Extract, word for word, the passage of the Adam optimizer text from "Some future areas" up to and including "the SGD process?".

[Supplied text]:
···

Overall the results are very similar to the clean loss condition, although in the noisy case the best learning rate was smaller (0.344 vs 0.46) and ϵ was higher (1e-7 vs 1e-8).

For this final exploration we investigated if performance on the noisy loss could be further improved by using annealing via the cosine decay with restarts learning rate scheduler. The hypothesis here being, that the cosine decay with restarts could help overcome the limitations of the initialization values close to 0 and the peak between 0 and the global minimum in our loss function. We used the TF scheduler implemented in TF show in the code snippet below:

learning_rate=tf.keras.optimizers.schedules.CosineDecayRestarts(params['lr'],2)
optimizer=tf.keras.optimizers.Adam(learning_rate=learning_rate,beta_1=params['beta_1'],beta_2=params['beta_2'],epsilon=params['epsilon'])
h

The optuna search yielded the following best parameters:

Number of finished trials:  100
Value: -36.769046783447266
Best Params: {'lr': 0.8871769570152, 'beta_1': 0.535195527321946, 'beta_2': 0, 'epsilon': 1e-05, 'seed': 4}

Figure 9 below shows the result of the SGD with the optimal settings for Adam and cosine decay with restarts.

Figure 9: SGD with best Adam parameters and annealing performed with cosine decay with restarts.

Overall SGD with cosine decay with restarts yielded faster convergence ( also with a much higher learning rate), and with a more stable learning curve and better endpoint (final loss value of -36 compared to -31 without the annealing).

To summarize, in this article we:

  1. Reviewed the algorithm behind Adam optimizer used for stochastic gradient descent
  2. Quantified some of the characteristics of the exponential moving average filter that is used extensively in Adam to update it’s gradient statistics.
  3. Created a environment in TF that allowed us to understand and judge Adam’s behavior using a known loss function, but as close as to a deployed environment as possible.
  4. Discovered that, for the example loss function created, the default settings from Adam is far from optimal. However, use of Optuna to find the optimal hyper-parameters and annealing with cosine decay were crucial in the finding the global minimum and fast convergence of SGD.

Some future areas to explore on this analysis could be:

  • Generating loss functions that are typical of real world problems by a deeper understanding or modeling of the geometry for certain applications.
  • Mapping certain features of the training curve with the geometry of the loss function. In other words, what can we infer from the geometry of our loss function given the behavior of our training curve through the SGD process?

···

[Records shown]:

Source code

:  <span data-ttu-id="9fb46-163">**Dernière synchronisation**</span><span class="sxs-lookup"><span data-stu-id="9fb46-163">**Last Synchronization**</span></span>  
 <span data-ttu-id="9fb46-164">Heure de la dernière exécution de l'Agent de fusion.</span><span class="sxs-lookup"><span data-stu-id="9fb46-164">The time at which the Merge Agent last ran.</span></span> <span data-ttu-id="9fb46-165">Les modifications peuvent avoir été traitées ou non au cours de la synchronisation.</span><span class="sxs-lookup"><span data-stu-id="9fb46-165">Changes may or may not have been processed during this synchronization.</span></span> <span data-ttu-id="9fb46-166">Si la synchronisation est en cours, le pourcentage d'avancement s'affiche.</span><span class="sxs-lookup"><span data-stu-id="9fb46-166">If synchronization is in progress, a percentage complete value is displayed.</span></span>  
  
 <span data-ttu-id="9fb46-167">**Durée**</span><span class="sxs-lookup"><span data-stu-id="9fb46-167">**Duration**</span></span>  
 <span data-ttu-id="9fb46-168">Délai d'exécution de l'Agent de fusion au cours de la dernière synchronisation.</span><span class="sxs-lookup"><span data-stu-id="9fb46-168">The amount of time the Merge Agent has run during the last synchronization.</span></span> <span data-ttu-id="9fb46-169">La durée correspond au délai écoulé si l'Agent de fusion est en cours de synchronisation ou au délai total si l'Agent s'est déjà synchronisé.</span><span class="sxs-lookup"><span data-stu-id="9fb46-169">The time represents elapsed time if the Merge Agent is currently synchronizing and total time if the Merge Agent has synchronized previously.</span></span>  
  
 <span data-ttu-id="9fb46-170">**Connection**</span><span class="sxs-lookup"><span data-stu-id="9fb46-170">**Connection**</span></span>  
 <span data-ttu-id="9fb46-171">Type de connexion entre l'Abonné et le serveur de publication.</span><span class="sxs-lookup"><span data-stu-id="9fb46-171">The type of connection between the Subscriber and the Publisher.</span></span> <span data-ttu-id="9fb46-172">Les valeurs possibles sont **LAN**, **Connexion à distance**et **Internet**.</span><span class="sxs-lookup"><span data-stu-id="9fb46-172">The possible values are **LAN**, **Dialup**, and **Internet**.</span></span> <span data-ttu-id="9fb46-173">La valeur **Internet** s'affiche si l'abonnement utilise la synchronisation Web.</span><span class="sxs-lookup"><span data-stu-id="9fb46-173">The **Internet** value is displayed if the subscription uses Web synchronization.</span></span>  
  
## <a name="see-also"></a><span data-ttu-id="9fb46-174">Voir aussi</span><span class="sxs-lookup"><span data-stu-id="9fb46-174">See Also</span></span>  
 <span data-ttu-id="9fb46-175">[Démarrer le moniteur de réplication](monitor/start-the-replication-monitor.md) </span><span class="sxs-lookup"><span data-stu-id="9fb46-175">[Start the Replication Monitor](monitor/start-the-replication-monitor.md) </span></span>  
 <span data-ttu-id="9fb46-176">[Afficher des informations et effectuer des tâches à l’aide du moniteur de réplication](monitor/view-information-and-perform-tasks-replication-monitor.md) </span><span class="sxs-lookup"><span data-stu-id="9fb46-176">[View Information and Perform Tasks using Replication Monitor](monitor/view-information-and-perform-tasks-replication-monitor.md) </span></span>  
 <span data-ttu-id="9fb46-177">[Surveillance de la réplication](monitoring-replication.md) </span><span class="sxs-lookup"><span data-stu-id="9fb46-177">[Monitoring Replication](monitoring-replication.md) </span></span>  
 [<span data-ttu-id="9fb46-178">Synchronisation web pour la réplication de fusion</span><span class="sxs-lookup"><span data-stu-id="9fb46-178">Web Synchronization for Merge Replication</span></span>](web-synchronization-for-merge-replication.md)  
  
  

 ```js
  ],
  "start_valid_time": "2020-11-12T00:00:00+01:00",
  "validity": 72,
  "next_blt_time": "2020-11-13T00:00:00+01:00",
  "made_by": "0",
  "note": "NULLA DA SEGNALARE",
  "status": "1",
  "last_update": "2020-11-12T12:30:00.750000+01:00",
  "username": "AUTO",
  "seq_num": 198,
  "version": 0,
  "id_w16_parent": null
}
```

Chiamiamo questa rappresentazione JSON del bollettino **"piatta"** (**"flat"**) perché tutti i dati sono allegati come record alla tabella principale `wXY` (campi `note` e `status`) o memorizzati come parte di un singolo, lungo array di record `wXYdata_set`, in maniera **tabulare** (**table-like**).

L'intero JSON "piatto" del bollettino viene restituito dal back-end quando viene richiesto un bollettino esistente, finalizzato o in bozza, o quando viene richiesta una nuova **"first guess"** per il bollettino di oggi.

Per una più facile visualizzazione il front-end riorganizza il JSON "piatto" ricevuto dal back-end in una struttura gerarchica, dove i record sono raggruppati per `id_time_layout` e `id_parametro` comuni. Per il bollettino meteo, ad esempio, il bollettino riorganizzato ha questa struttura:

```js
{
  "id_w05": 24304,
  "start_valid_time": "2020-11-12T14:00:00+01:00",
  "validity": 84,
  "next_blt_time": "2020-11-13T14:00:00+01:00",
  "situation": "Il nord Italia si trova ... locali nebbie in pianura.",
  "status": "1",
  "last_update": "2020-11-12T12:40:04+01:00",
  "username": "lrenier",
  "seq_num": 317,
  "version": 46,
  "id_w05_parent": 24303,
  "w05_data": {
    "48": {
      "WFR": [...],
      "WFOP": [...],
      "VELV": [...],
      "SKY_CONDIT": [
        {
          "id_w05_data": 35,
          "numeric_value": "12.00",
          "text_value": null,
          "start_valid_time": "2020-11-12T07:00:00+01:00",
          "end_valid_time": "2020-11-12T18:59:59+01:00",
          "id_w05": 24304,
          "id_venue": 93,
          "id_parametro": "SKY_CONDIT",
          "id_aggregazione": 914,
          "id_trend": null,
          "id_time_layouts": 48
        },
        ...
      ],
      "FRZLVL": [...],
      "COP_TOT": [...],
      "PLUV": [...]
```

···

[Written solution]:
Some future areas to explore on this analysis could be:

  • Generating loss functions that are typical of real world problems by a deeper understanding or modeling of the geometry for certain applications.
  • Mapping certain features of the training curve with the geometry of the loss function. In other words, what can we infer from the geometry of our loss function given the behavior of our training curve through the SGD process?